> [SELECTED EXTRACT]
--

DuraSpace recently has come under new leadership. Debra Hanken Kurtz was appointed as the Chief Executive Officer of DuraSpace in February 2015. She previously served as the executive director for the Texas Digital Library. Michele Kimpton remains involved as a strategic advisor. Selected statistics describing the organization are seen in Table 3, with data derived from the organization's publicly available 990 filings. Fedora Commons continues as the organization's legal name, though since its merger with DSpace Foundation it operates as DuraSpace.
The Shape of the Proposed Merger
LYRASIS and DuraSpace have both become established as the organization of record for a growing set of open source software projects. LYRASIS has earned the confidence of the Mellon Foundation to take responsibility for two of the projects it has sponsored, ArchivesSpace and Collection Space, and has attracted additional funding to build capacity for the support, governance, and promotion of open source software in libraries, archives, and museums. DuraSpace has gained a leading position in the open source arena of repositories and research support.
Though LYRASIS ranks as a much larger organization overall, much of its activity falls outside the scope of open source technologies. The technology-oriented component of LYRASIS and DuraSpace may be more equally paired. Both organizations have created organizational infrastructure for the support and governance of open source software projects in addition to deep technical knowledge related to the specific products and projects they have adopted.
Announcements related to this proposed merger state that Robert Miller would be Chief Executive Officer and Debra Hanken Kurtz will serve as Chief Operating Officer. It has not yet been stated publicly whether DuraSpace will be merged into LYRASIS or if a new nonprofit organization will be established.

--

> [ENTRIES PROVIDED]
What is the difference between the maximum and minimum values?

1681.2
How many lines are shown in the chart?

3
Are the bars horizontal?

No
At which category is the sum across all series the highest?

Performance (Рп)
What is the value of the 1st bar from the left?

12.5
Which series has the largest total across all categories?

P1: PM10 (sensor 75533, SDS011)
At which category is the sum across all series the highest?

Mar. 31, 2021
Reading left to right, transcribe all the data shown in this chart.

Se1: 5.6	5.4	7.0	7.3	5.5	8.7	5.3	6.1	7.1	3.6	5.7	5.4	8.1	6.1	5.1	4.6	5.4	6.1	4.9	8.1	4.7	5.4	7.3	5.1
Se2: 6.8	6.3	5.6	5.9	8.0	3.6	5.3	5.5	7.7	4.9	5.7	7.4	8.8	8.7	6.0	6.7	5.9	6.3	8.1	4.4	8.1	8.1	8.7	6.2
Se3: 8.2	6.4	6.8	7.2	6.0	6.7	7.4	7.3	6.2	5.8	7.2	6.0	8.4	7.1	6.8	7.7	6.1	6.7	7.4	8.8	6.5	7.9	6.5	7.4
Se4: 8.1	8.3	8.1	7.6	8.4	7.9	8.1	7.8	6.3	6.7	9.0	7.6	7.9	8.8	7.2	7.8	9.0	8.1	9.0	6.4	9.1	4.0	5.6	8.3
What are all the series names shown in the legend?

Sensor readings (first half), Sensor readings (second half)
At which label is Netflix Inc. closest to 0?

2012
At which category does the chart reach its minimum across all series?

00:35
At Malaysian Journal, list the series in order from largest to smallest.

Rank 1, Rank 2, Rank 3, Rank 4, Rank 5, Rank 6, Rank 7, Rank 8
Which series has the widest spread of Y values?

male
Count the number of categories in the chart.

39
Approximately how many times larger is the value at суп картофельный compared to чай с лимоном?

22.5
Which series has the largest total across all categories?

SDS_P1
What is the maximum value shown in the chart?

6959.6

--

> [PROBLEMS TO WORK ON]
A. According to the passage on the LYRASIS and DuraSpace merger, who was appointed Chief Executive Officer of DuraSpace in February 2015?
B. Resume the passage on the LYRASIS and DuraSpace merger, picking up right after its final sentence.
The data is not needed for anything here.

> [PER-TASK ANSWERS]
A. Debra Hanken Kurtz

B.
This proposed merger brings together two well respected nonprofits involved in open source software to consolidate a large portfolio of projects under a single organizational structure. The software products of the two organizations address distinctive areas. Consolidation of the organizations has the potential to improve efficiencies in the area of overhead related to administrative support, software governance and support, and technical infrastructure. Both organizations offer hosted services and there may be opportunities to leverage infrastructure. The combined organization will have greater capacity for outreach needed to expand membership and improve financial support.
Organizations that provide support for open source software projects face many challenges. Activities related to performing or coordinating the development of open source software can be complex and expensive. Finding sustainable business models can be extremely difficult. It's a given that the software can be accessed and implemented without cost. Revenue to sustain the organization must be earned by offering services that will be valued by the organizations interested in the software, such as through membership fees and paid hosting and support services. Providing these services to a community of libraries, archives, museums, or educational organizations, themselves nonprofits with limited budgets, amplifies the challenges in establishing adequate revenue streams to fund the organizations. This proposed merger will provide a more efficient organizational framework with the potential to strengthen the position of open source software within these communities.